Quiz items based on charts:

Segment Open

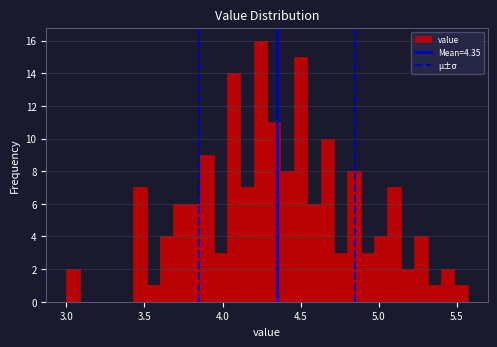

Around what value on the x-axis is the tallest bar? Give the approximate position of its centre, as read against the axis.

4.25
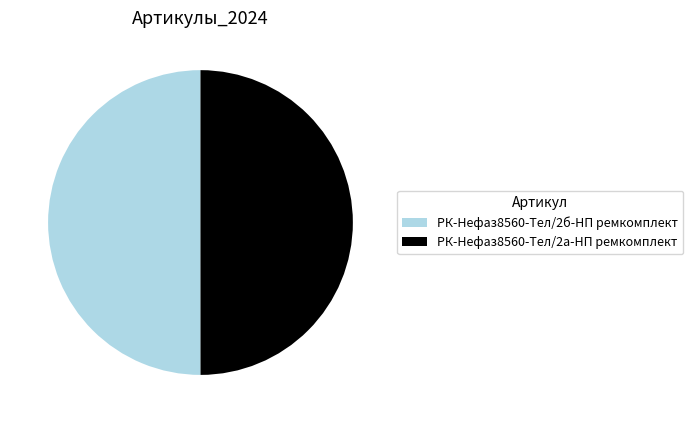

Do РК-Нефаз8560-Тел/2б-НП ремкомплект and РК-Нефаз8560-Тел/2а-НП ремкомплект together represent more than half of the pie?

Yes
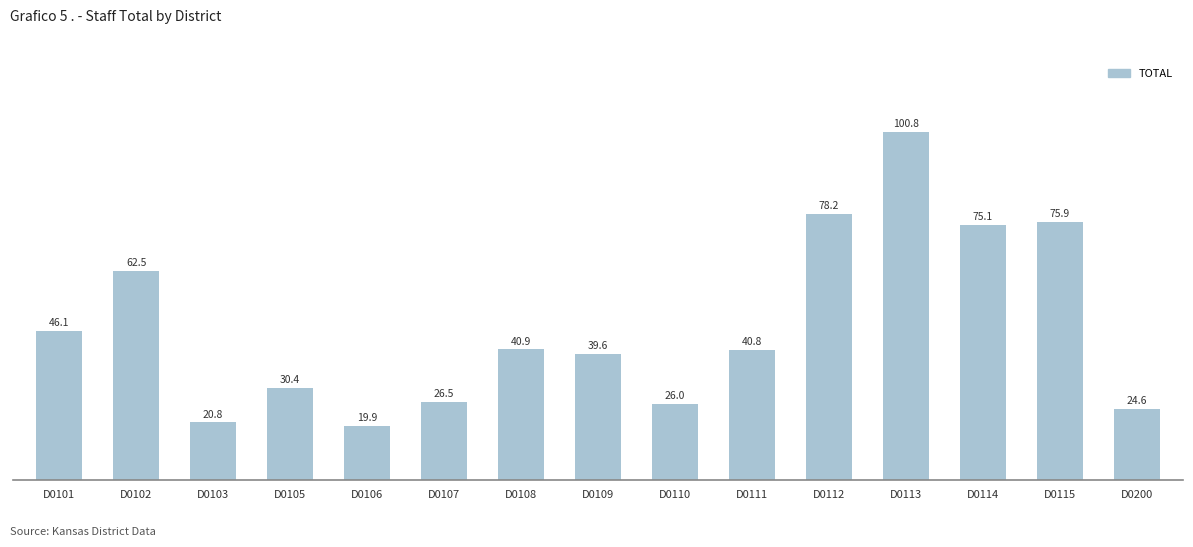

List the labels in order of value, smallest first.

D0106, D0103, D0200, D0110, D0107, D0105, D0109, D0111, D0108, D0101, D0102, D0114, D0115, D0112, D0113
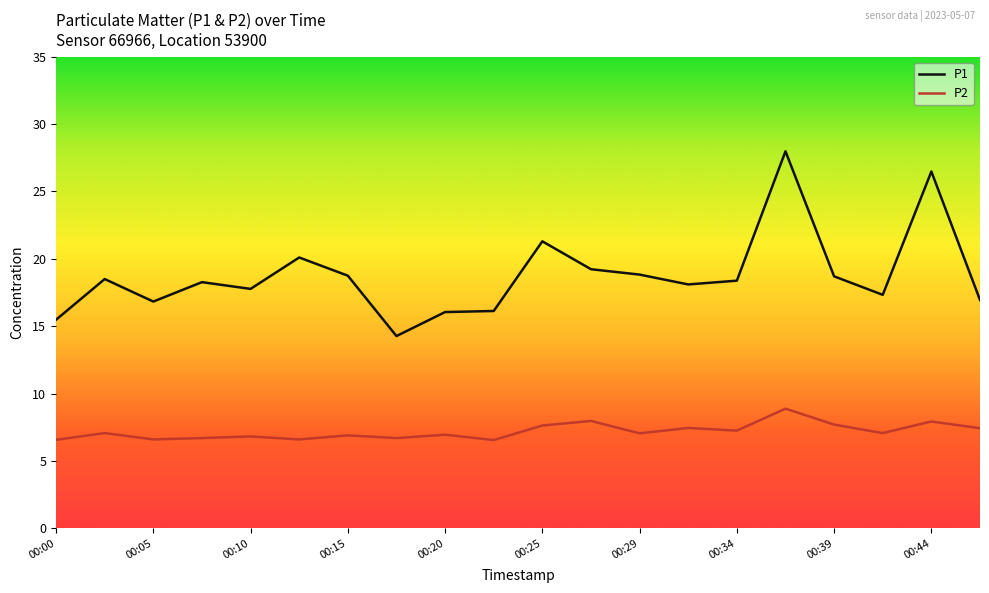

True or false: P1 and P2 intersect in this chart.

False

Segment Closed

→ ACTIVITY
Please reproduce all of the data above word for word, leaving out the pictures.

→ ANSWER TO THE PROBLEM
Around what value on the x-axis is the tallest bar? Give the approximate position of its centre, as read against the axis.

4.25

Do РК-Нефаз8560-Тел/2б-НП ремкомплект and РК-Нефаз8560-Тел/2а-НП ремкомплект together represent more than half of the pie?

Yes

List the labels in order of value, smallest first.

D0106, D0103, D0200, D0110, D0107, D0105, D0109, D0111, D0108, D0101, D0102, D0114, D0115, D0112, D0113

True or false: P1 and P2 intersect in this chart.

False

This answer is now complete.